Jago turned 5 on Saturday, and we had a party.
Much like his other birthdays, I invited his class at school, our friends with kids, as well as a fair number of our childless friends. I invite people that Husband and I are close to, with a special emphasis on people that Jago actually knows.
Now Jago's first two birthdays were packed, and that was before he was even at school, but in both those cases he was kind of one of the first babies in our community baby boom, so I feel like people were still kind of checking out this whole kid thing.
His 3rd and 4th birthdays were almost entirely school friends, which was fine. He had a great time, and certainly that matters most, though I felt a touch sad to not see more of our friends participating in my family's milestones.
Miela's 1st birthday had about 5 adults and only one kid guest. And I must admit that did make me sad. She certainly had a delightful time, but I started really strongly recognizing there's this thing that a lot of people don't seem to get, and here's the point of my post.
It is possible for an event to be fun for kids, fun for parents, and fun for childless adults, all at the same time.
I'm even going to say I think it's WONDERFUL when an event has these qualities.
I feel like a lot of adults make this big separation in their heads between kid stuff and adult stuff.
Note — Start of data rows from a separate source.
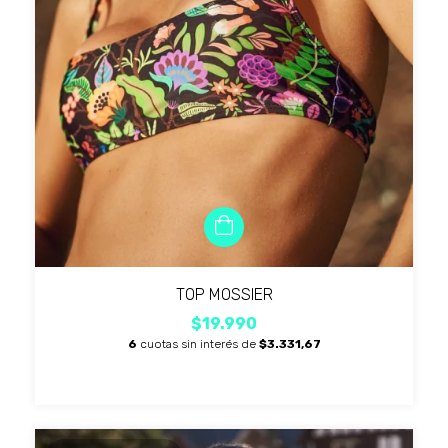
TOP MOSSIER
$19.990
6
cuotas sin interés de
$3.331,67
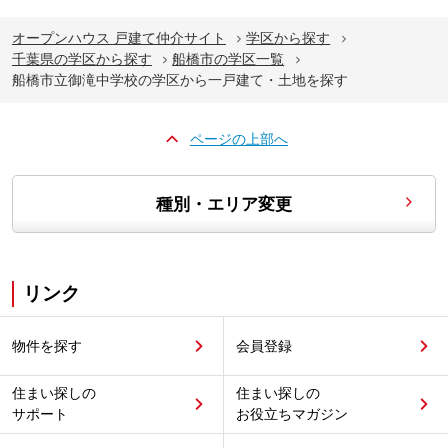
オープンハウス 戸建て仲介サイト
学区から探す
千葉県の学区から探す
船橋市の学区一覧
船橋市立御滝中学校の学区から一戸建て・土地を探す
ページの上部へ
種別・エリア変更
リンク
物件を探す
会員登録
住まい探しの
住まい探しの
サポート
お役立ちマガジン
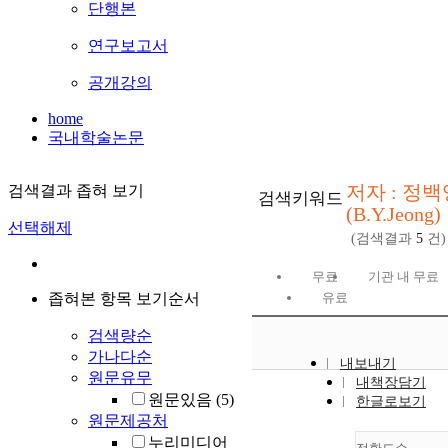
단행본
연구보고서
공개강의
home
국내학술논문
저자 : 정백
검색결과 좁혀 보기
검색키워드
(B.Y.Jeong)
선택해제
(검색결과
5
건)
무료
기관 내 무료
좁혀본 항목 보기순서
유료
검색량순
가나다순
내보내기
원문유무
내책장담기
원문있음
(5)
한글로보기
원문제공처
누리미디어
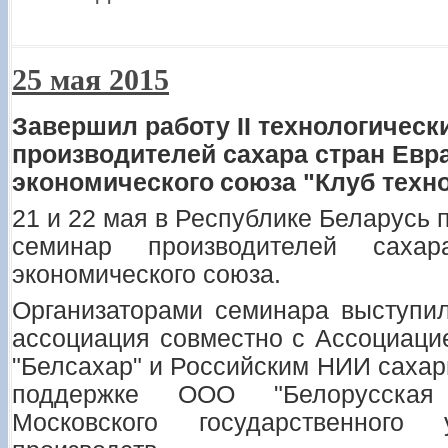
25 мая 2015
Завершил работу II технологическ
производителей сахара стран Евр
экономического
союза "Клуб техн
21 и 22 мая в Республике Беларусь
семинар производителей сахар
экономического
союза.
Организаторами семинара выступи
ассоциация совместно с Ассоциаци
"Белсахар" и Российским НИИ саха
поддержке ООО "Белорусская 
Московского государственного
I feel like there's some notion that for adults to have a fun time there need to be opportunities for intoxication and bawdyness, and I think that's a shame.
Certainly I have enjoyed those adult aspects of parties before, but sometimes when I watch other people I feel like they're engaging in those things more because they're trying to prove that they're adults, rather than because they are genuinely having fun doing them.
One of my favorite things about Flipside and Burning Man is how much there is room for all kinds of fun. There's plenty of so-called adult fun going on, but you'll often see children running around enjoying the weird just as much.
One of my favorite Burning Man images is from the year we were camped next to the kid village. At the center of it was a giant trampoline, and every time I looked over there, I'd see kids bouncing up and down in their fairy wings and capes, the same gnarled hair full of playa dust like the adults had, and they were just having the time of their lives at this big place to play.
And see, that's my favorite thing about these Burn events: it gives adults an environment to play in.
One of my favorite Flipside memories is this past year's massive snowball fight on the field. Or another great one was when the Beer and Darts crew invaded Ish, and it turned into a kind of ridiculous mock battle.
Adults remembering how to play is YES. I do not think there is enough play in the world.
So back to Jago's party on Saturday. Completely unexpectedly to me, a ton of our childless friends showed up. It was a bit overwhelming, but such a delightful surprise.
There were adults gabbing away in the kitchen, adults playing with kids in the living room, and the roving band of miniature superheros battling in the backyard. Adults talking outside, adults being silly in the dining room, children playing with balls and frisbees with various grownups. A whole lot of wonderful.
And if you ask me, all of that is real community building. I think one of the best things about being part of a community is having a place where you feel safe to play.
Certainly having people to call on in times of need or when there's work to be done is an awesome thing.
But mostly I just want my tribe to play with.